--- TESTO FORNITO ---

Ed è proprio sul crinale tra i "termini immediati" e le prospettive di "lungo periodo" che appare utile confrontarsi: è evidente che, per vari motivi (tra cui citiamo da una parte un positivo processo di recupero della complessità biologica e dell'estensione dei boschi toscani, dall'altra i dubbi sull'assenza di una politica di controllo faunistico più integrata con altri ambiti di governo del territorio e più lungimirante), le popolazioni di ungulati onnivori (cinghiali) e erbivori sono in forte aumento. O meglio, sono percepite come in aumento, perchè se è vero, come dice il presidente Martini, che gli incidenti causati da animali sono «cresciuti dai 188 del 2001 ai 478 del 2008» (un dato che - al netto di altre variabili - indica effettivamente una maggiore pressione della fauna sul territorio) è anche vero, almeno secondo quanto si legge nella sezione "Caccia e pesca" del sito della Regione Toscana stessa, che «negli ultimi anni il livello della fauna selvatica presente nel territorio è rimasto costante nonostante la diminuzione delle immissioni di fauna allevata».

Insomma, i numeri (come spesso avviene su questi temi, anche per l'ovvia natura indiretta - cioè campionaria - dei rilevamenti sulla pressione faunistica) sono discordanti. Ma comunque non appare uno scandalo che l'amministrazione regionale intervenga, in conseguenza delle stime effettuate, per riportare la popolazione faunistica a valori sostenibili per il territorio.

Questo perchè, se l'ottica è quella di agire "in termini immediati" (ed ecco il discorso dell'assessore provinciale), è ovvio - ammesso e non concesso che i numeri siano effettivamente in aumento - che l'unica soluzione praticabile è attuare un controllo faunistico venatorio più aggressivo di quello praticato negli ultimi anni.

--- DATI DISPONIBILI ---

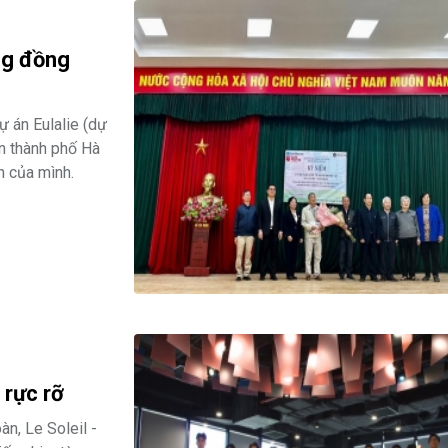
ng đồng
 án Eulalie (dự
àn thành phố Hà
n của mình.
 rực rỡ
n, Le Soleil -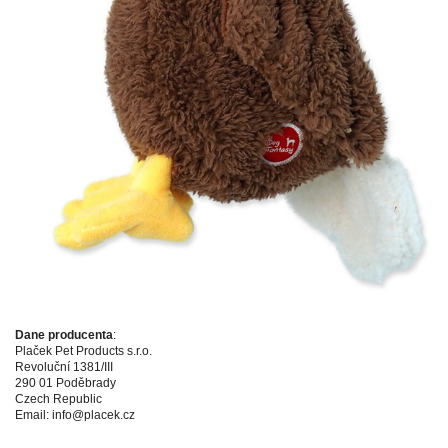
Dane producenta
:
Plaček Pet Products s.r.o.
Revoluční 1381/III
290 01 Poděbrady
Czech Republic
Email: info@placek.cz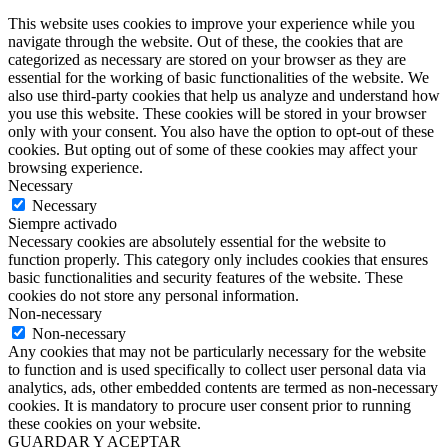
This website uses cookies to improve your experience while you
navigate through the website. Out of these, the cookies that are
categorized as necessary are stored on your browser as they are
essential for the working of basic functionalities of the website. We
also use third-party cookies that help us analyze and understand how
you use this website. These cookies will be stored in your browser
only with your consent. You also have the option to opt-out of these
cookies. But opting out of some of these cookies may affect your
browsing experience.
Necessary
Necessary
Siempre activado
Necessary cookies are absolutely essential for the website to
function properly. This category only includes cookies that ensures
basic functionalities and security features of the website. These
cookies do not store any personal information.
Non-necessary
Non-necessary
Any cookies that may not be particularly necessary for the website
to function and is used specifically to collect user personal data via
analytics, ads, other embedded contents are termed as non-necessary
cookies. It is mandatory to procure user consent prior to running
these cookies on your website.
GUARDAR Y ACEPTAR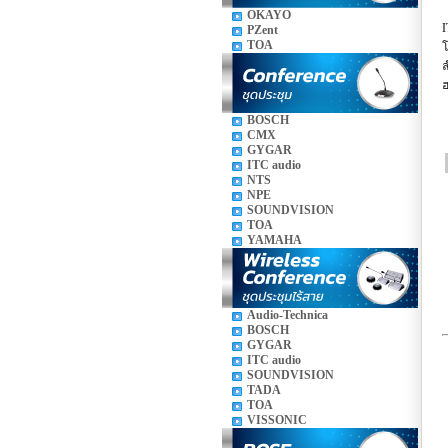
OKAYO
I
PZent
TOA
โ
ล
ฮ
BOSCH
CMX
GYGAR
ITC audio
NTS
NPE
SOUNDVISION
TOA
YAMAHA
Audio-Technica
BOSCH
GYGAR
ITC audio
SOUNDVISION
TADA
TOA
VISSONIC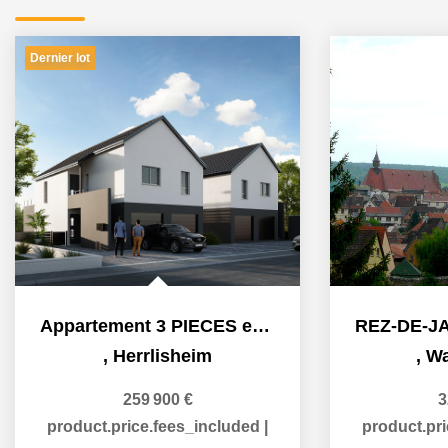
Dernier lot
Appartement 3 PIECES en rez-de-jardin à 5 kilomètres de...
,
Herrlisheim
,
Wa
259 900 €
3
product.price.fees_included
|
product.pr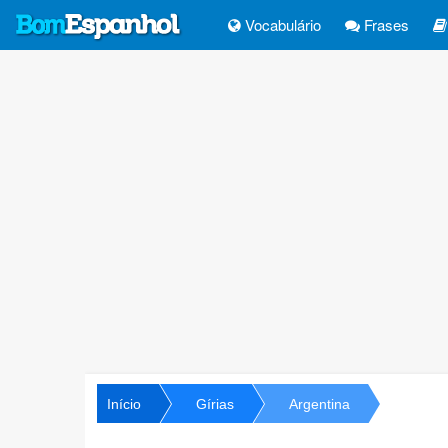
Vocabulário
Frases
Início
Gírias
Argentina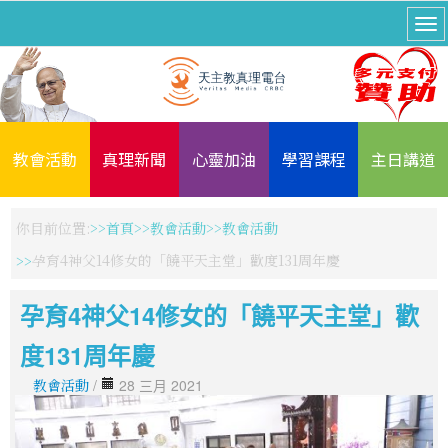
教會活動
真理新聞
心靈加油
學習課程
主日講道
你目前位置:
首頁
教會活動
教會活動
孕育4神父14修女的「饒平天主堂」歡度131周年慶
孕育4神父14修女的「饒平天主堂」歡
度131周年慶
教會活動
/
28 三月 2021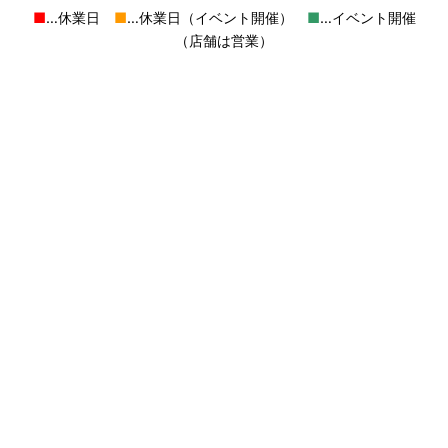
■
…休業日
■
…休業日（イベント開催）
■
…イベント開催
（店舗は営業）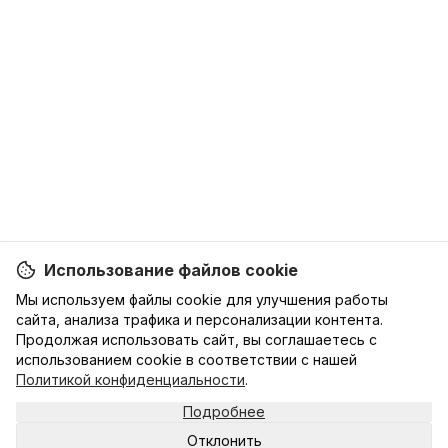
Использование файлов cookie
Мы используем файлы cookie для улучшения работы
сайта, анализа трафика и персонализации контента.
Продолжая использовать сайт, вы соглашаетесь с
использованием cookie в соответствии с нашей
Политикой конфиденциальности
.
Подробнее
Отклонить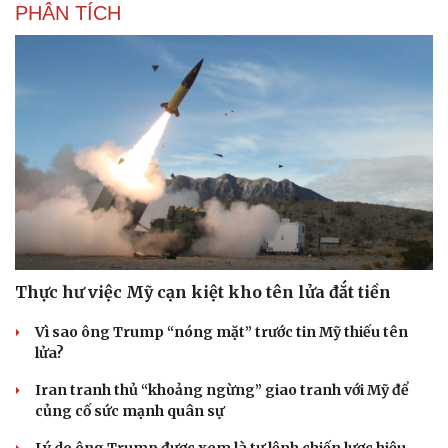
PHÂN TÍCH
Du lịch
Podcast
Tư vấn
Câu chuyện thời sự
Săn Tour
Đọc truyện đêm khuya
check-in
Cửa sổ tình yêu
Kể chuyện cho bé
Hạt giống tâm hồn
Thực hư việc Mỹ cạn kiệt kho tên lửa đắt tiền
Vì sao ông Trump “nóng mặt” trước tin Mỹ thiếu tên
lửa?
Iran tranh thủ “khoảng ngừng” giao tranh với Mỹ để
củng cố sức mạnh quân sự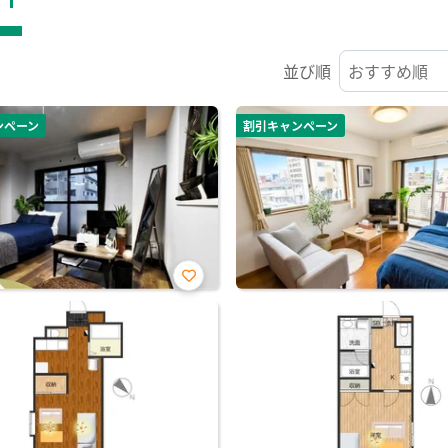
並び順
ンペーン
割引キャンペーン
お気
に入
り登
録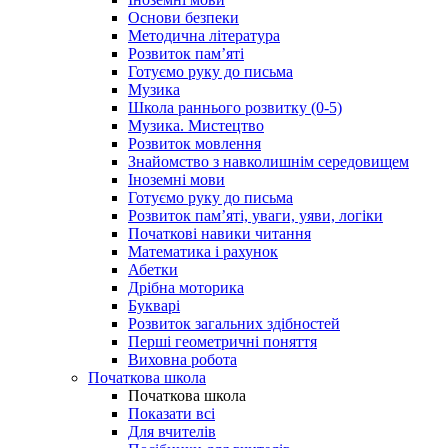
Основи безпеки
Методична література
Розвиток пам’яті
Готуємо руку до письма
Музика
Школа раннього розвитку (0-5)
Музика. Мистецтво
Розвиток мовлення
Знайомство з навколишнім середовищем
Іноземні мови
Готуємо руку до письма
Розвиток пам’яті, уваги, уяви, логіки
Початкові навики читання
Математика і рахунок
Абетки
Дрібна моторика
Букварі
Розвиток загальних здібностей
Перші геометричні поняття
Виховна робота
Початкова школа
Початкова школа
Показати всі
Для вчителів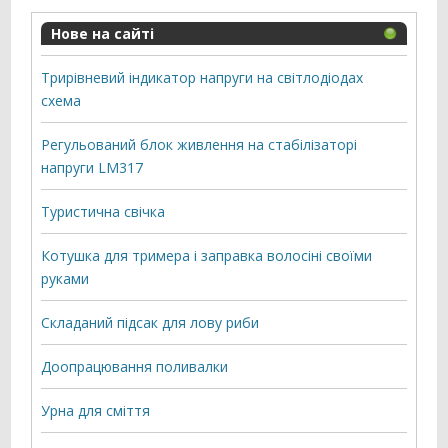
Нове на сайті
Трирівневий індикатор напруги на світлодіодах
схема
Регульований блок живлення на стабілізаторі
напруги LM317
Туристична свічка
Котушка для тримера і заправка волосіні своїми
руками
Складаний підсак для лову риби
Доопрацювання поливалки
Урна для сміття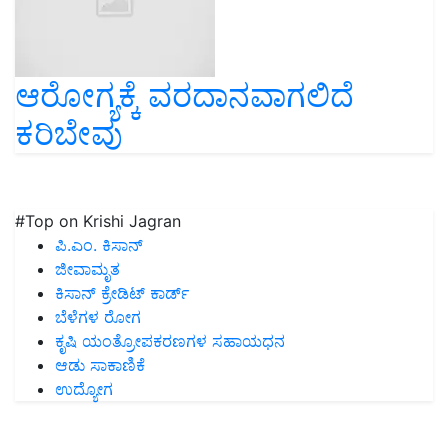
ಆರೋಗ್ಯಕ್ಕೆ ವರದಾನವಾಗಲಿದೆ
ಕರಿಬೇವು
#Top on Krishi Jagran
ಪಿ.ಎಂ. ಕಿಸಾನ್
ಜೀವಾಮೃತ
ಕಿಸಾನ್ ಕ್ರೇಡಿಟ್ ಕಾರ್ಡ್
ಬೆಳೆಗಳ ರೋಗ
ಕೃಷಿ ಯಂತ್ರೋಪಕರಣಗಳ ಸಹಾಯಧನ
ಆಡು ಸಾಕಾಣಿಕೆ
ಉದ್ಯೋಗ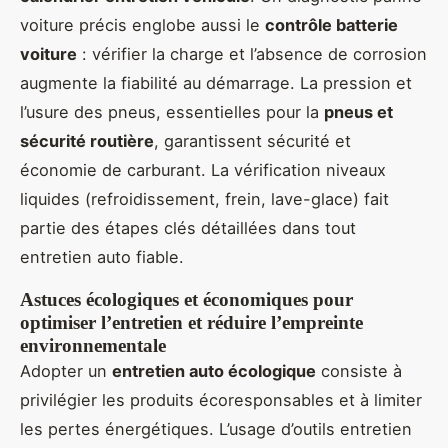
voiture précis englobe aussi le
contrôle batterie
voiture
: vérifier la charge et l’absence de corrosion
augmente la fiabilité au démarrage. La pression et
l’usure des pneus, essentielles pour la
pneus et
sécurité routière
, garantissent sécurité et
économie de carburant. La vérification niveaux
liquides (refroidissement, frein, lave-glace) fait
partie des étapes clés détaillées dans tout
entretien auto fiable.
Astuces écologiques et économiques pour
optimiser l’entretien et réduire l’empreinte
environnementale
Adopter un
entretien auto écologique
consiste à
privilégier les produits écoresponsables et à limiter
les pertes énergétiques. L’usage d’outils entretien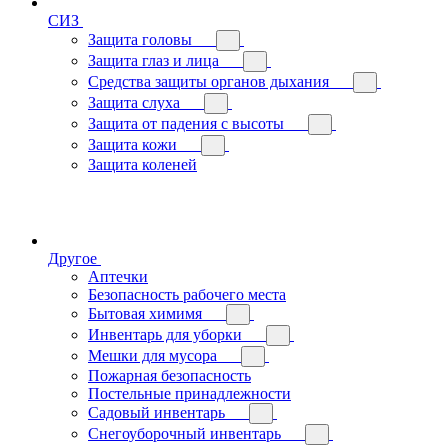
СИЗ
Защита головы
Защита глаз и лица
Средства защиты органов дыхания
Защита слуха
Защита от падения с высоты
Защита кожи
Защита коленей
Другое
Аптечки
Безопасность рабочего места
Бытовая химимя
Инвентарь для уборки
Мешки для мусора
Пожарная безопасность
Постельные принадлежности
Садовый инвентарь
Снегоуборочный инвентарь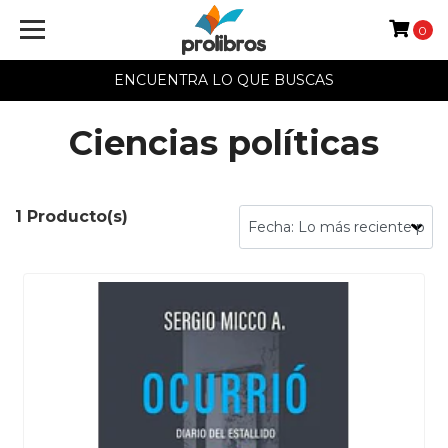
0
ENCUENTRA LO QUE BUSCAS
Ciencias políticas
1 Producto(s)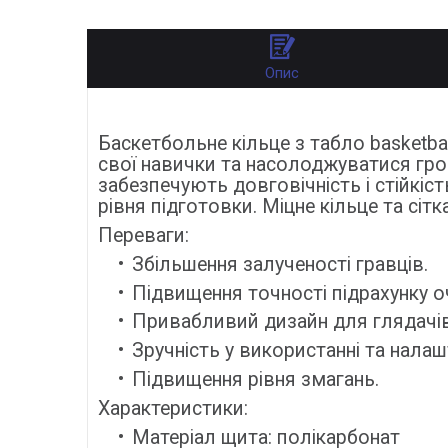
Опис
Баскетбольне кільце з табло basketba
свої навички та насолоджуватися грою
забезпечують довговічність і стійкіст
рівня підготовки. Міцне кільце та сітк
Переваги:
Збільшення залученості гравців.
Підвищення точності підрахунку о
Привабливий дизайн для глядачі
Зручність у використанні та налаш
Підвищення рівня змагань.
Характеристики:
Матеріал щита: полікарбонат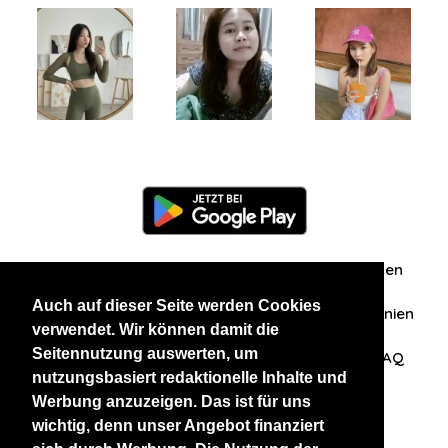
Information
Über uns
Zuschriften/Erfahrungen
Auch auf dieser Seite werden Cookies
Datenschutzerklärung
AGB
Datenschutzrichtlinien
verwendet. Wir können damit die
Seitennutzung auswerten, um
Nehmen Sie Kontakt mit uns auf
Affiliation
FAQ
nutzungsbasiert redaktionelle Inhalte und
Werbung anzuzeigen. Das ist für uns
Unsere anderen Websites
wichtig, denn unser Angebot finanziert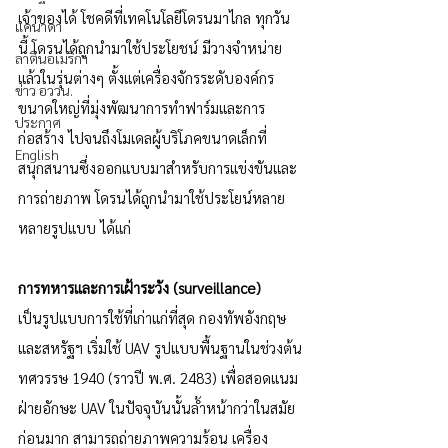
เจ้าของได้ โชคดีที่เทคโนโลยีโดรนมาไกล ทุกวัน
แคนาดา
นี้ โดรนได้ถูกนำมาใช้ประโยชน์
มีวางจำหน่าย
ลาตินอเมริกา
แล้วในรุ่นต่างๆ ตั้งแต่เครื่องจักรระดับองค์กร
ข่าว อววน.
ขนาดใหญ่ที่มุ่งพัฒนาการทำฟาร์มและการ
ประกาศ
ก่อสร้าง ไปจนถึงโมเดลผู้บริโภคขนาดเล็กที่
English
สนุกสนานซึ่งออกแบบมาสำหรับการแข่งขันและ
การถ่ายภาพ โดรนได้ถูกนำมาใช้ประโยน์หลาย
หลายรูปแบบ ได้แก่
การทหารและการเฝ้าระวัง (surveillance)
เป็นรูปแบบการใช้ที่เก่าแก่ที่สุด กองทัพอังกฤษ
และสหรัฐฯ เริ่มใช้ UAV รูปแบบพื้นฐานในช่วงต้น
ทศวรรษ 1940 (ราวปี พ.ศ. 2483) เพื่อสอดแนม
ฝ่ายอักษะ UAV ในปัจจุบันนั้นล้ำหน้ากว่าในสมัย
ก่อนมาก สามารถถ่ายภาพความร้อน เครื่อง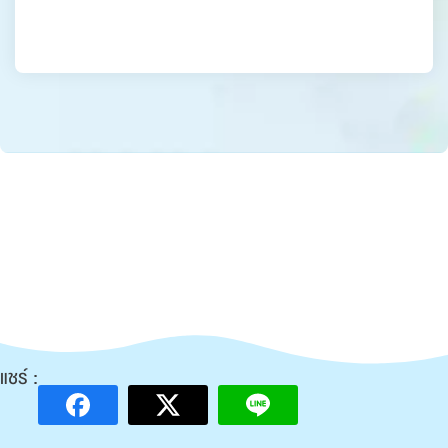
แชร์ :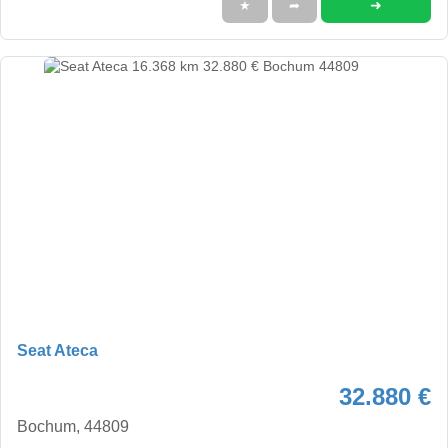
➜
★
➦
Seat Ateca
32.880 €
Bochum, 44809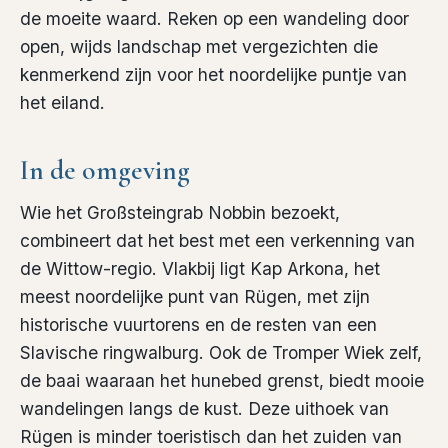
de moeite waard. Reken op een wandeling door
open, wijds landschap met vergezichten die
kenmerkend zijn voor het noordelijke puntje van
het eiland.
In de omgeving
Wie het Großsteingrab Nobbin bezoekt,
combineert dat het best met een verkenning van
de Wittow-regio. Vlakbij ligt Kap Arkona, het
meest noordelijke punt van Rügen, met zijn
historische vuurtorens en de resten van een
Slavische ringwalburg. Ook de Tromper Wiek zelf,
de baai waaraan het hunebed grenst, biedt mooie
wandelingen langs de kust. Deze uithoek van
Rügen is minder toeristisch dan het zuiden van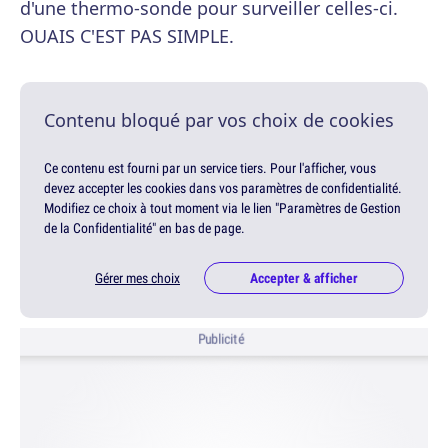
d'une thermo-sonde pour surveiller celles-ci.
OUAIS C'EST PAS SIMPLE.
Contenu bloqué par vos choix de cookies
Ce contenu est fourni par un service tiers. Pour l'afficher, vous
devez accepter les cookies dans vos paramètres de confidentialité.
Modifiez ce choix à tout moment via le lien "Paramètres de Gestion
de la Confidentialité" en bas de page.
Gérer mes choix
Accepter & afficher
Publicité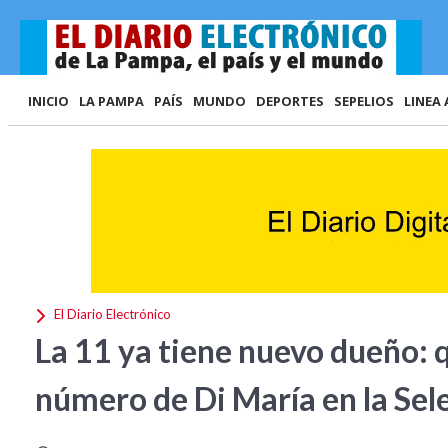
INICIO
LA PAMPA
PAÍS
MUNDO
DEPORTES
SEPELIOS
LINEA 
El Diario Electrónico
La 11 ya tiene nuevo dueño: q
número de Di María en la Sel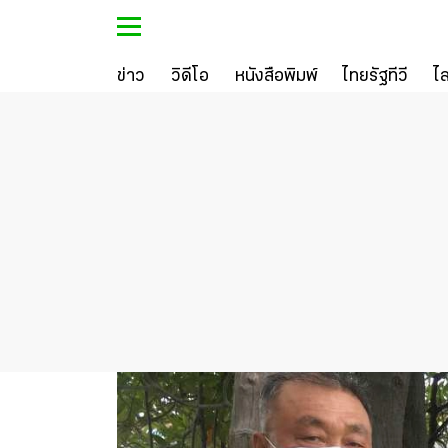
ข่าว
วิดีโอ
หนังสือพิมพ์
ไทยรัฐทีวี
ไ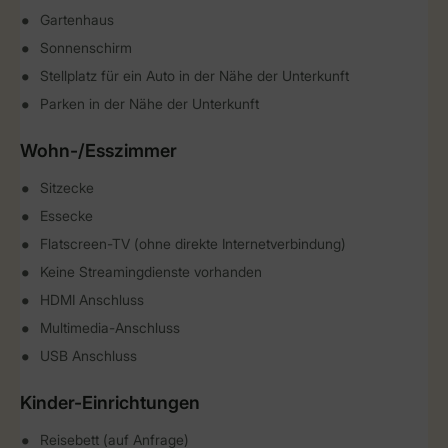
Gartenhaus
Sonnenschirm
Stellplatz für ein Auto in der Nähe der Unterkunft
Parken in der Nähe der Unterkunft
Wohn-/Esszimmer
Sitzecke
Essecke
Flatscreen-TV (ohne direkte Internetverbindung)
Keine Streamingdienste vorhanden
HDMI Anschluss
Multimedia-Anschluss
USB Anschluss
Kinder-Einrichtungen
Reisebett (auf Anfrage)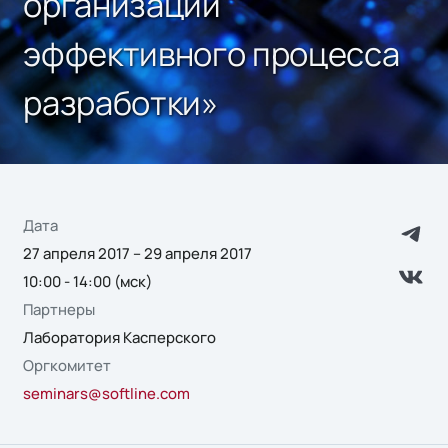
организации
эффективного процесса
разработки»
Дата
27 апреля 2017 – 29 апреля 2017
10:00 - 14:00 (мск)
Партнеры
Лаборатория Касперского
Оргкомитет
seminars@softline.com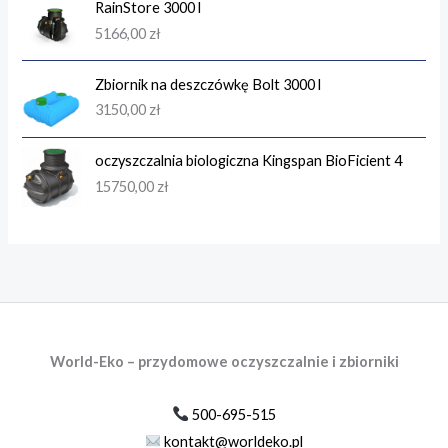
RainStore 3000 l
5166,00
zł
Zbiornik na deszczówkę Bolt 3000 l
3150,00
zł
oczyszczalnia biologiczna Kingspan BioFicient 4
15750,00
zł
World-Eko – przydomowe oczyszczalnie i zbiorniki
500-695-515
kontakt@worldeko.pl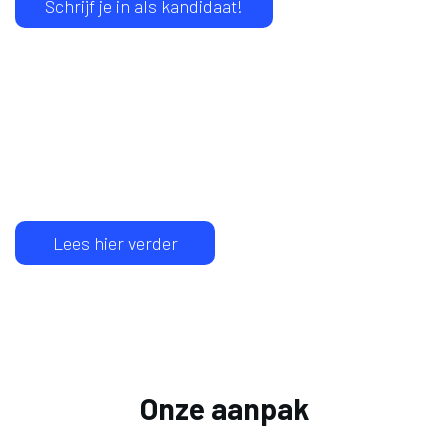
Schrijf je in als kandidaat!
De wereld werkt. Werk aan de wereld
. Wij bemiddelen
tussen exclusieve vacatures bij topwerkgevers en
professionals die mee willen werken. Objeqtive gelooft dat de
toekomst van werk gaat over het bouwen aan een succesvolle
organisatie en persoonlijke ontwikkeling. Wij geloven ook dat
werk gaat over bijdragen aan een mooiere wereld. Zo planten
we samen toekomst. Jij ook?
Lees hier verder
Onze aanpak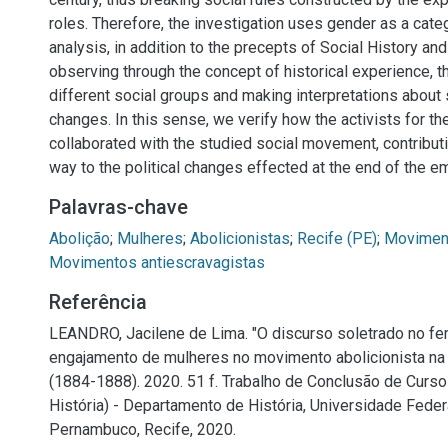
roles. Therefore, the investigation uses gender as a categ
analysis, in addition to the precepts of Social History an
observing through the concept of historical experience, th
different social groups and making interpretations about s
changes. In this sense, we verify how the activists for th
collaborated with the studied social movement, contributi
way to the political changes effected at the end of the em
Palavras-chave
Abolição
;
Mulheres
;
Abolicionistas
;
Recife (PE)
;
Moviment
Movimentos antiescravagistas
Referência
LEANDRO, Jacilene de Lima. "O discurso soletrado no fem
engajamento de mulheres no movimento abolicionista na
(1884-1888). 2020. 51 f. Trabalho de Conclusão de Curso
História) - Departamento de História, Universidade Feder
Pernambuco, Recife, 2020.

---

__IL COMPITO__
Estrai dal testo sul controllo della fauna in Toscana il passo che va da "Questo perchè, se" fino a "negli ultimi anni." compreso. Questo materiale è distinto dal testo.

__RISULTATO__
Questo perchè, se l'ottica è quella di agire "in termini immediati" (ed ecco il discorso dell'assessore provinciale), è ovvio - ammesso e non concesso che i numeri siano effettivamente in aumento - che l'unica soluzione praticabile è attuare un controllo faunistico venatorio più aggressivo di quello praticato negli ultimi anni.